─── Source passage

Monday, December 31, 2012

He Saw It: Manga Artist and Hiroshima Survivor Keiji Nakazawa

This past month we lost a notable comic book artist: Keiji Nakazawa, a Hiroshima survivor who used his comics to bear witness to his personal experience of war and of the atomic bomb.


He was born in 1939 in the city of Hiroshima, Japan. He was 7 years old on August 6, 1945, when the atomic bomb was dropped on the city. He happened to be standing next to a concrete wall when the bomb went off, which shielded him from the blast, while a man who was talking to him burned to death. His father and most of his family perished when their home collapsed.

His family suffered from poverty and hunger during the post-war years; his baby sister died after only a few weeks. Nakazawa made a career for himself as a manga artist and moved to Tokyo, but even there he found that Hiroshima survivors were discriminated against. People feared contact with the survivors as in a later generation people would fear touching a person with AIDS, as if radiation exposure was somehow contagious.

So Nakazawa kept his experiences to himself, until his mother died in 1966. She was cremated, as was customary, but when Keiji sifted through her ashes hoping to find a piece of bone to keep to remember her, he found nothing. The radiation exposure which had ruined her health and killed her at an early age had eaten away at her bones to the point where after the cremation there was nothing left. His anger and frustration drove him to put his experiences down the only way he knew how: in comic form.

His first attempt at dramatizing his experiences was a manga titled Kuroi Ame ni Utarete ("Struck by Black Rain"), fictional story about five survivors involved in the black market in the ruins of post-war Hiroshima. He had difficulty selling this story, though, because the publishers felt it was too dark.

──────
─── Extracted data

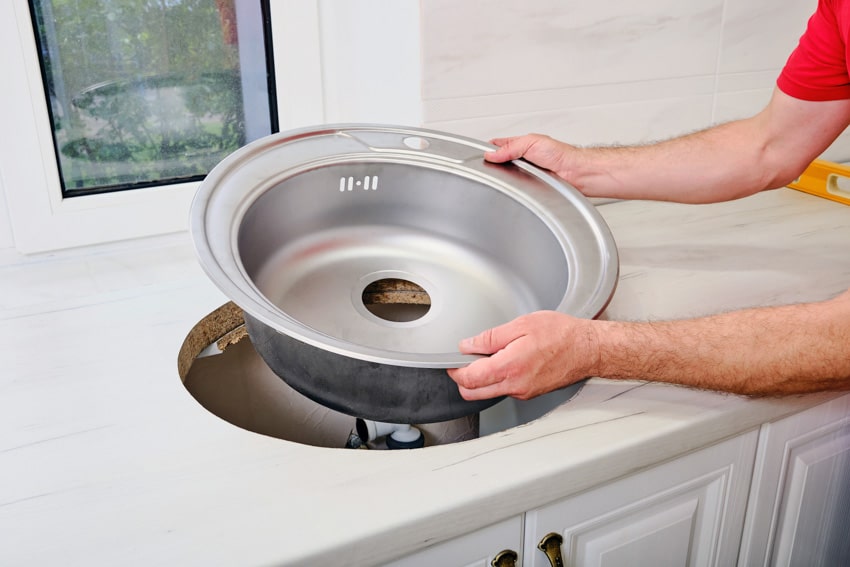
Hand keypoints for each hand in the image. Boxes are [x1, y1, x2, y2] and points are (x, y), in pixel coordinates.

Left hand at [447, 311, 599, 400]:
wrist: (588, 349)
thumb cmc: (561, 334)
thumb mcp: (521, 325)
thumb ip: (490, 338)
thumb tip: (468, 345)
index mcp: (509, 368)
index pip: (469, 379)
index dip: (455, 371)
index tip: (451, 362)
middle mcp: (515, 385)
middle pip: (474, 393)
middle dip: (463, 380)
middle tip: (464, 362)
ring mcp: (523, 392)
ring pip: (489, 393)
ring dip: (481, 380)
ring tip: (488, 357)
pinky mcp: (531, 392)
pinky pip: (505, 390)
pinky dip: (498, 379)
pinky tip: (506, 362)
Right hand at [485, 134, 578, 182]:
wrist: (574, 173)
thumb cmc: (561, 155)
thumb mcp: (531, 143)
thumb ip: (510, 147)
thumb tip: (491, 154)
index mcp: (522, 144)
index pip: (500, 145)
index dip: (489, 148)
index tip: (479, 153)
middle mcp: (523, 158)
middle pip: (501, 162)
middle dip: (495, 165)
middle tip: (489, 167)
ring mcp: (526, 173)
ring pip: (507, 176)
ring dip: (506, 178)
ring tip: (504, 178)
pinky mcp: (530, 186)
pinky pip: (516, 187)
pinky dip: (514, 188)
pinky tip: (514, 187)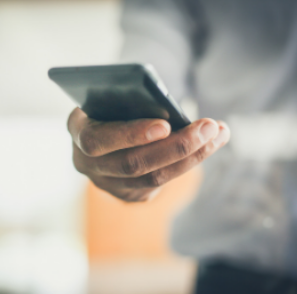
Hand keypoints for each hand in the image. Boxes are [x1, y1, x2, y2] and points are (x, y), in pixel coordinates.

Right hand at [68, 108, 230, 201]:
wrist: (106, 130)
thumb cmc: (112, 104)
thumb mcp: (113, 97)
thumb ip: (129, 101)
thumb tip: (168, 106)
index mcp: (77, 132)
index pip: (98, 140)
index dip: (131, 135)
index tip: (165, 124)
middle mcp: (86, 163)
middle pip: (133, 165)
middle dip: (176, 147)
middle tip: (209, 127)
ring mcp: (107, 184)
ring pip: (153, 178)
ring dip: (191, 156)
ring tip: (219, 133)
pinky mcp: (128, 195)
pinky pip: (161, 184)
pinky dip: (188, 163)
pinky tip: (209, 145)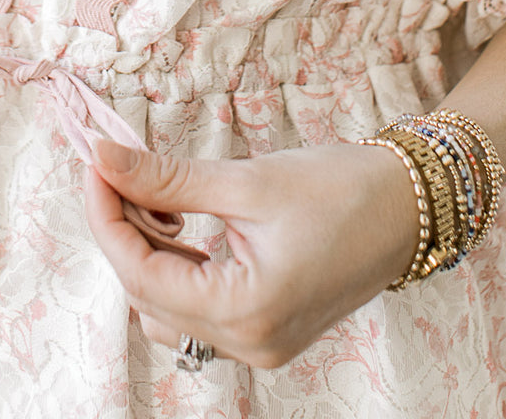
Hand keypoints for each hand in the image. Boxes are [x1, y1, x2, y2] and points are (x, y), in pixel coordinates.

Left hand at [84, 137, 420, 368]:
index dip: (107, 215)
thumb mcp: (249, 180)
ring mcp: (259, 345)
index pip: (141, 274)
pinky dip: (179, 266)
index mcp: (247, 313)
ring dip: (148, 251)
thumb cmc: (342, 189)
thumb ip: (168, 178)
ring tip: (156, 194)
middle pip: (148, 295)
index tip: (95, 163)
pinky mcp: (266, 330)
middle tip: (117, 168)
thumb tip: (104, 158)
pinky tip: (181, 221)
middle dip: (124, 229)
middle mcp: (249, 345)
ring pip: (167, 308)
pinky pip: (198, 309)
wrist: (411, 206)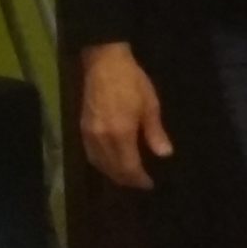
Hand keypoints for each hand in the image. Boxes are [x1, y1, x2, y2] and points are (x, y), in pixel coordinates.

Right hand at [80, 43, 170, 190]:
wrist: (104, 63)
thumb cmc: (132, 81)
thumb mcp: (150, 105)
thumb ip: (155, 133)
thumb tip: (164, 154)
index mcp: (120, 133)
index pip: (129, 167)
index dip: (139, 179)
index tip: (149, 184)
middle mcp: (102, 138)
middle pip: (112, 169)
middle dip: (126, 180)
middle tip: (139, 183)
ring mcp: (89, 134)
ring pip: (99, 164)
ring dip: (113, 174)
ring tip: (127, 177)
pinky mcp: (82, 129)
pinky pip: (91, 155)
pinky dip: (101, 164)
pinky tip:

──────

- Problem set:
a – From the article about Keiji Nakazawa, extract the passage starting with "This past month" and going on through "the atomic bomb.".
b – According to the article about Keiji Nakazawa, what shielded him from the atomic blast?
c – Carry on the article about Keiji Nakazawa, starting after its last sentence.

- Task-by-task outputs:
a –
This past month we lost a notable comic book artist: Keiji Nakazawa, a Hiroshima survivor who used his comics to bear witness to his personal experience of war and of the atomic bomb.

b – He was standing next to a concrete wall, which shielded him from the blast.

c –
In 1972, the editors at Weekly Shonen Jump, one of the major manga magazines, asked several of it's artists to create autobiographical stories for a special issue. Nakazawa's story was titled Ore Wa Mita ("I Saw It"), and told how he and his mother survived the bombing of Hiroshima and how he ultimately became a manga artist. His editor encouraged him to expand the story, and the following year Nakazawa began Hadashi no Gen ("Barefoot Gen"), a fictionalized version of his experiences.

Barefoot Gen is a powerful work about the horrific toll of war on people. Nakazawa's drawing style is cartoony, influenced by Osamu Tezuka, and often goofy, which makes the graphic depictions of the bomb's aftermath all the more shocking, as when Gen encounters people whose skin seems to be melting off their bodies, or a girl with shards of glass embedded in her face, or his own family trapped in the burning rubble of a demolished house, as Nakazawa's family was, helpless to save them as they burn to death.

But Gen is a plucky and resourceful lad, determined to make a better life for his family, even in the ruins of war. Despite the atomic horror of radioactive death and the bitter struggle against society in collapse, the story of Gen is at its core a hopeful one. Nakazawa's purpose in writing it was to teach a new generation about the horror and reality of atomic war.
“I want Gen to become a source of the new generation’s strength with the strength to say no to oppose nuclear weapons, stepping on the scorched earth in Hiroshima with his bare feet and feeling the firm ground on his feet.”
Both I Saw It and Barefoot Gen have been published in English. Barefoot Gen has been adapted into two animated films and a live-action TV series.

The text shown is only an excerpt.